- Date: 5–6 July 2024
- Frequency: Annually, in July
- Locations: Worthing, England
- Inaugurated: 2018
- Participants: 25,000 (2019)

= Worthing Pride =

Annual LGBT event in Worthing, England

 Worthing Pride is an annual LGBTQ+ Pride celebration held in the town of Worthing, West Sussex, England.

== Background ==
The event began in 2018. It raises money for local charities. Worthing Pride 2022 raised money for LGBTQ Switchboard, a charity providing support to LGBTQ people across Sussex.
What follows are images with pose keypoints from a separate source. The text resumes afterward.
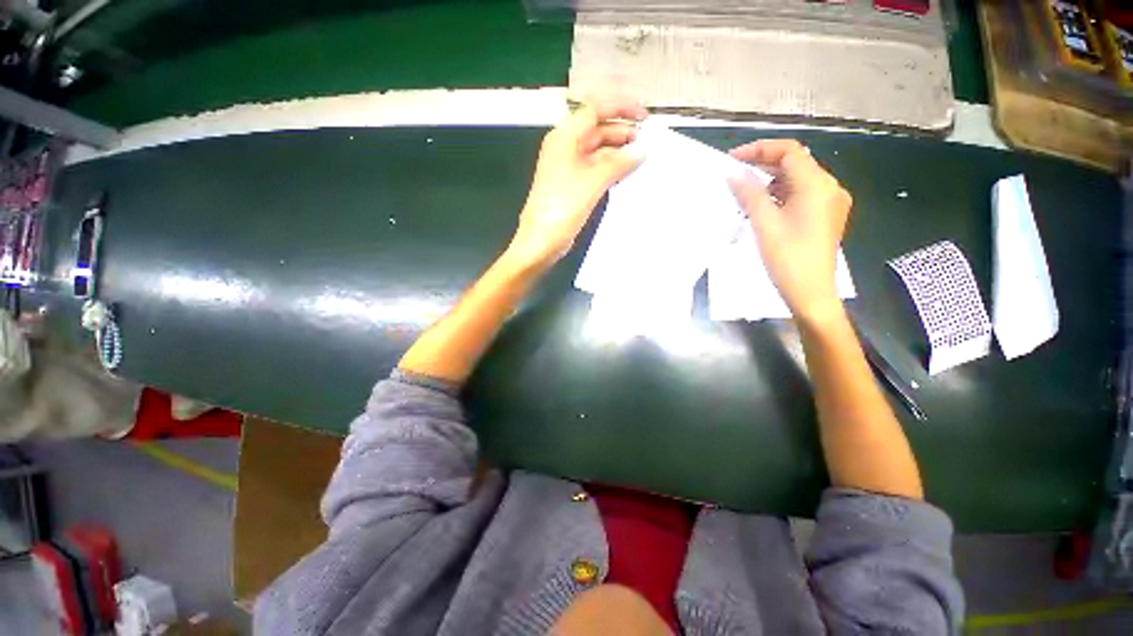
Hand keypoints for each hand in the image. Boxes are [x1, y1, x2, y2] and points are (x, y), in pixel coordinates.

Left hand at [506, 98, 646, 270]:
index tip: (644, 117)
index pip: (595, 110)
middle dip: (622, 132)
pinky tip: (628, 173)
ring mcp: (569, 168)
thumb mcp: (593, 181)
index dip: (620, 108)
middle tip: (648, 142)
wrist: (542, 240)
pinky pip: (595, 170)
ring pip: (598, 152)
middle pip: (597, 130)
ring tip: (643, 157)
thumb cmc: (563, 207)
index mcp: (564, 137)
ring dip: (619, 152)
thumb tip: (642, 149)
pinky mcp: (573, 186)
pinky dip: (611, 169)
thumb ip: (619, 163)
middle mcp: (565, 148)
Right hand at [728, 139, 851, 320]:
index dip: (760, 149)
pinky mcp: (826, 215)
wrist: (811, 293)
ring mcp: (830, 202)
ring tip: (745, 190)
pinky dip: (781, 193)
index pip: (789, 151)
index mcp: (817, 185)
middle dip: (764, 163)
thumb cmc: (787, 259)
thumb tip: (733, 174)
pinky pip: (802, 194)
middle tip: (735, 173)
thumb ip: (750, 194)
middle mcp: (829, 187)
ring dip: (771, 179)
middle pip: (796, 163)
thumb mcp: (765, 224)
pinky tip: (763, 205)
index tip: (733, 159)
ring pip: (798, 179)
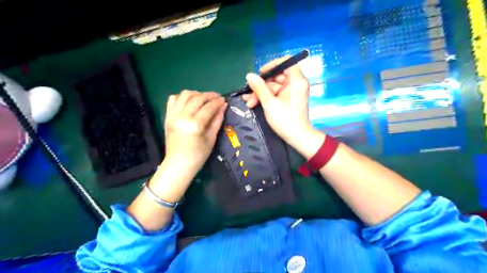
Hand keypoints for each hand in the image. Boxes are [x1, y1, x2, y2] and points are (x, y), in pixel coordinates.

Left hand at [163, 90, 224, 178]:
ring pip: (184, 95)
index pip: (208, 107)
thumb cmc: (198, 155)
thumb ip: (217, 120)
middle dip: (209, 95)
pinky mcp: (167, 117)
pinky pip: (172, 100)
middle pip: (197, 98)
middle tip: (217, 97)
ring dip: (196, 93)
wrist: (178, 164)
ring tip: (204, 98)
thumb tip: (223, 106)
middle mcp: (182, 117)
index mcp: (195, 125)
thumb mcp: (211, 139)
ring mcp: (173, 116)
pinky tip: (189, 102)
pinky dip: (181, 97)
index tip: (224, 100)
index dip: (218, 102)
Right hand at [242, 57, 319, 153]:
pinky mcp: (288, 99)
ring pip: (273, 87)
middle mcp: (295, 83)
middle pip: (276, 76)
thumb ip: (259, 88)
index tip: (261, 73)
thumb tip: (249, 75)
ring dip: (260, 93)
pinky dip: (265, 97)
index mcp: (296, 81)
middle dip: (261, 85)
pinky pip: (275, 94)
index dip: (272, 65)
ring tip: (248, 102)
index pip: (286, 62)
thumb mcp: (269, 103)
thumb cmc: (285, 119)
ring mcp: (291, 92)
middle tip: (249, 94)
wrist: (297, 137)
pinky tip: (253, 103)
The 2018 and 2019 parades began at the Burlington Hotel in West Worthing, moving into the town centre along the town's promenade, past Worthing Pier to the Beach House grounds near Splashpoint Leisure Centre. Crowds of around 25,000 attended the 2019 celebrations including the parade, with 5,000 tickets sold for the main event in Beach House grounds.

Due to the COVID-19 pandemic, the event was cancelled in 2020. The main event returned to the grounds of Beach House in 2021, however the Pride Parade along the seafront was cancelled due to COVID-19 restrictions.

The full event returned in 2022, being held at Steyne Gardens for the first time. Between 2022 and 2025, the event is expected to generate over £1 million in revenue for the local economy, raising significant money for local LGBTQi charities.